Joshua Ortiz Baco is the digital scholarship librarian at the University of Tennessee Libraries, Knoxville.

Jim Casey is an assistant professor of African American Studies, History, and English at Penn State.

Benjamin Charles Germain Lee is a PhD candidate in Computer Sciences and Engineering at the University of Washington.

Sarah H. Salter is an associate professor of English at Texas A&M–Corpus Christi.

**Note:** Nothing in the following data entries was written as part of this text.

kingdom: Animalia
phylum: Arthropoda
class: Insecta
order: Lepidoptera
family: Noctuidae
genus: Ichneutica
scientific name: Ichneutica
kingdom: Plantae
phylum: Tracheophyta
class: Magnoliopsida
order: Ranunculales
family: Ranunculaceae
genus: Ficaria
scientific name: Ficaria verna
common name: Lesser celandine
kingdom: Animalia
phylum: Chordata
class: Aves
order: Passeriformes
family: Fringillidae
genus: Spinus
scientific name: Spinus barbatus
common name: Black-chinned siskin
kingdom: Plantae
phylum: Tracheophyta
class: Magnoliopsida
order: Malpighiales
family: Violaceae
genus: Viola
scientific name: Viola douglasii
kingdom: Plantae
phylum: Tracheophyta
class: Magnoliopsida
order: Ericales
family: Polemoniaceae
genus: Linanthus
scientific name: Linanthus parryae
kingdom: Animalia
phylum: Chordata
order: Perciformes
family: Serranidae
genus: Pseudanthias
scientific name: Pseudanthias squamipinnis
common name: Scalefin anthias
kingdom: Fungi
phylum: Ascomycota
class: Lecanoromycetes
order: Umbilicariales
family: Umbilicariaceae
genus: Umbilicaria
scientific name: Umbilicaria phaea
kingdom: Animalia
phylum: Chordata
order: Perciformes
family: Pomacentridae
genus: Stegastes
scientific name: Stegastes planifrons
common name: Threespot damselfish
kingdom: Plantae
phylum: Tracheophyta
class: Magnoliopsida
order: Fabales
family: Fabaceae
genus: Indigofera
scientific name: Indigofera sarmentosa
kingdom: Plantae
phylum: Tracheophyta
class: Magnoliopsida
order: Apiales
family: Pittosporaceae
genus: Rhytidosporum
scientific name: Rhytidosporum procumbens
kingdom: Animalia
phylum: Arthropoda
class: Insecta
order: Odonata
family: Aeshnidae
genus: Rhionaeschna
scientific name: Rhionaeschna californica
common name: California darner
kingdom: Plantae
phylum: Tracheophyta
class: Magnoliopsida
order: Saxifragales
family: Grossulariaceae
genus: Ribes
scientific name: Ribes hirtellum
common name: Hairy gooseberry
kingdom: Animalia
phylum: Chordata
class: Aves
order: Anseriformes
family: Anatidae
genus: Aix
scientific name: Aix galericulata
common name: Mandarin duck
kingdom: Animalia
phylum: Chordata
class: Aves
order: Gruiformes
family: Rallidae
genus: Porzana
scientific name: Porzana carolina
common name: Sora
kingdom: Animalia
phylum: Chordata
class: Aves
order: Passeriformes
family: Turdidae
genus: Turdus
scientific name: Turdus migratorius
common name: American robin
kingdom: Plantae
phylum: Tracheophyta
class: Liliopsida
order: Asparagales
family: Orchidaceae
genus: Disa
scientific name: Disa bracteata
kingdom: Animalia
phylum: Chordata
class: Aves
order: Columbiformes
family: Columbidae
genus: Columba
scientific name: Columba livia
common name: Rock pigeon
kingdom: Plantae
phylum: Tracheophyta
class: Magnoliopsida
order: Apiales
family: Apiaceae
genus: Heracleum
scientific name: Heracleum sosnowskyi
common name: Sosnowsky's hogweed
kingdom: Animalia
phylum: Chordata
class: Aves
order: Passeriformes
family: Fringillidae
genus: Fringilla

In the Editorship Studies Collective, the authors have collaborated on multiple public events and talks; a technical overview of their machine-learning analysis of newspapers has been published in CEUR Workshop Proceedings 2989 (2021). Their collaborative and single-authored essays, as well as more information about the collective, can be found at https://editorshipstudies.org.

Abstract

Digital collections of newspapers have drawn broader attention to the fragmented and scattered print histories of minoritized communities. Attempts to survey these histories through bibliography, however, quickly meet with a fundamental problem: the practice of bibliographic description calls for creating a static record of social affiliations. Given the overwhelming scholarly consensus that categories such as race, ethnicity, and language are socially constructed, this article introduces an experimental bibliographic method for mapping the vast landscape of historical newspapers. This method extends the machine learning affordances of a recent project called Newspaper Navigator to enumerate the newspapers in Chronicling America according to the visual similarity of their layouts. After explaining this method, the authors delve into the unsettled formats of one unruly example, a Spanish-language newspaper in Los Angeles, California, called La Crónica (1872–92). La Crónica changed its formats many times over the years as part of the paper’s ambitions for political influence or commercial appeal. Experimental mapping and closer analysis demonstrate that a more iterative bibliographic approach can help us better understand the serial craft of newspapers and, by extension, the force of print in forming communities.

(In the issue section "Rethinking Catalogs and Archives")

Erratum

Upon publication, the original version of this article incorrectly identified the lead author in the running head. This has been corrected to "Ortiz Baco et al." in the current version.